Items stored from a collection:
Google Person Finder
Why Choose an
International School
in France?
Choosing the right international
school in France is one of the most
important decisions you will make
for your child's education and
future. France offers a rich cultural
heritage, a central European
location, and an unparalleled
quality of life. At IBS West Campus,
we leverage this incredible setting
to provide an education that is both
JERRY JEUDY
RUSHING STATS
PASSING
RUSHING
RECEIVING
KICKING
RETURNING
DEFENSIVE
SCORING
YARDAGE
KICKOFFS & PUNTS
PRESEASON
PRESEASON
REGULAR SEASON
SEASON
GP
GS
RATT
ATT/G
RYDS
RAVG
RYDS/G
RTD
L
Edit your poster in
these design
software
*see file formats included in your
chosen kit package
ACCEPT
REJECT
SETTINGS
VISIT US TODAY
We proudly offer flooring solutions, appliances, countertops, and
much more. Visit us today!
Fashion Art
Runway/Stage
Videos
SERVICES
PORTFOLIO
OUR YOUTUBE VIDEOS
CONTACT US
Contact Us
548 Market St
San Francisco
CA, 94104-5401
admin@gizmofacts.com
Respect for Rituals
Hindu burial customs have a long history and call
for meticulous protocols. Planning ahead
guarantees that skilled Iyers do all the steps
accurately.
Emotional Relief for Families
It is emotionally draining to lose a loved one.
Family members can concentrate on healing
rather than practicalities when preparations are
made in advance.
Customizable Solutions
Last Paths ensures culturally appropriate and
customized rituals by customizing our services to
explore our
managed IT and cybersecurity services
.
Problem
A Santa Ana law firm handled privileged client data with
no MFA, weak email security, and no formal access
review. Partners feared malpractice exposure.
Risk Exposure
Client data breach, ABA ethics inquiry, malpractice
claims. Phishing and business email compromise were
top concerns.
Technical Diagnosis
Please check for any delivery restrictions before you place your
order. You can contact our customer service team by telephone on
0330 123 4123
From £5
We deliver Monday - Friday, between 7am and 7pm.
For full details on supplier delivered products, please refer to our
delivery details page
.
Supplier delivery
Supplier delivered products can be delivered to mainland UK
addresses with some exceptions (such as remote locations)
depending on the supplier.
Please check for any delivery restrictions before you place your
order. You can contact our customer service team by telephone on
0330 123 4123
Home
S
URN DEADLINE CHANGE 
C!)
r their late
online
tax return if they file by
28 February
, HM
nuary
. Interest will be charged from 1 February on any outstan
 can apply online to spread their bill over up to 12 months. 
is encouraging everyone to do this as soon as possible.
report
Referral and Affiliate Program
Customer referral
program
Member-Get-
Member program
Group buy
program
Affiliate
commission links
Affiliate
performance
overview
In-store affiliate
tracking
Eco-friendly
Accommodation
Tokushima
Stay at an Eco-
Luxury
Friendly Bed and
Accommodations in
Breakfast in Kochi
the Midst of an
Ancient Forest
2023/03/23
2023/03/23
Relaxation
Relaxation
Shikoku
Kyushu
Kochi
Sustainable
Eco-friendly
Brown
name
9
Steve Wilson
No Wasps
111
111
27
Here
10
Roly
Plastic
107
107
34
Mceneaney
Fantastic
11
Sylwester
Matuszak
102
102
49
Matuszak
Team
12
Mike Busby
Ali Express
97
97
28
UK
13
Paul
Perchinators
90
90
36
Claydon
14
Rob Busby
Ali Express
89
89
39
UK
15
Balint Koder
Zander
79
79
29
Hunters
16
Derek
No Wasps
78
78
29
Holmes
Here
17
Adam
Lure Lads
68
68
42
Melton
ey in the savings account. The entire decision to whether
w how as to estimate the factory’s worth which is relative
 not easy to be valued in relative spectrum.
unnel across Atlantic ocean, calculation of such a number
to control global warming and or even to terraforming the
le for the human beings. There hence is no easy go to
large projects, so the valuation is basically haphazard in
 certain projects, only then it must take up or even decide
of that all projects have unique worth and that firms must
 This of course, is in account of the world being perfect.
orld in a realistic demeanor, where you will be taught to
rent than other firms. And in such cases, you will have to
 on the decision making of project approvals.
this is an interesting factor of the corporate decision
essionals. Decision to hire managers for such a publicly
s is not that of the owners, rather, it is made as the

● TASK STATEMENT
Output the stretch of lines from the very first line through the line containing "We proudly offer", both included, copying them word for word.

● FINISHED EXERCISE
Google Person Finder
Why Choose an
International School
in France?
Choosing the right international
school in France is one of the most
important decisions you will make
for your child's education and
future. France offers a rich cultural
heritage, a central European
location, and an unparalleled
quality of life. At IBS West Campus,
we leverage this incredible setting
to provide an education that is both
JERRY JEUDY
RUSHING STATS
PASSING
RUSHING
RECEIVING
KICKING
RETURNING
DEFENSIVE
SCORING
YARDAGE
KICKOFFS & PUNTS
PRESEASON
PRESEASON
REGULAR SEASON
SEASON
GP
GS
RATT
ATT/G
RYDS
RAVG
RYDS/G
RTD
L
Edit your poster in
these design
software
*see file formats included in your
chosen kit package
ACCEPT
REJECT
SETTINGS
VISIT US TODAY
We proudly offer flooring solutions, appliances, countertops, and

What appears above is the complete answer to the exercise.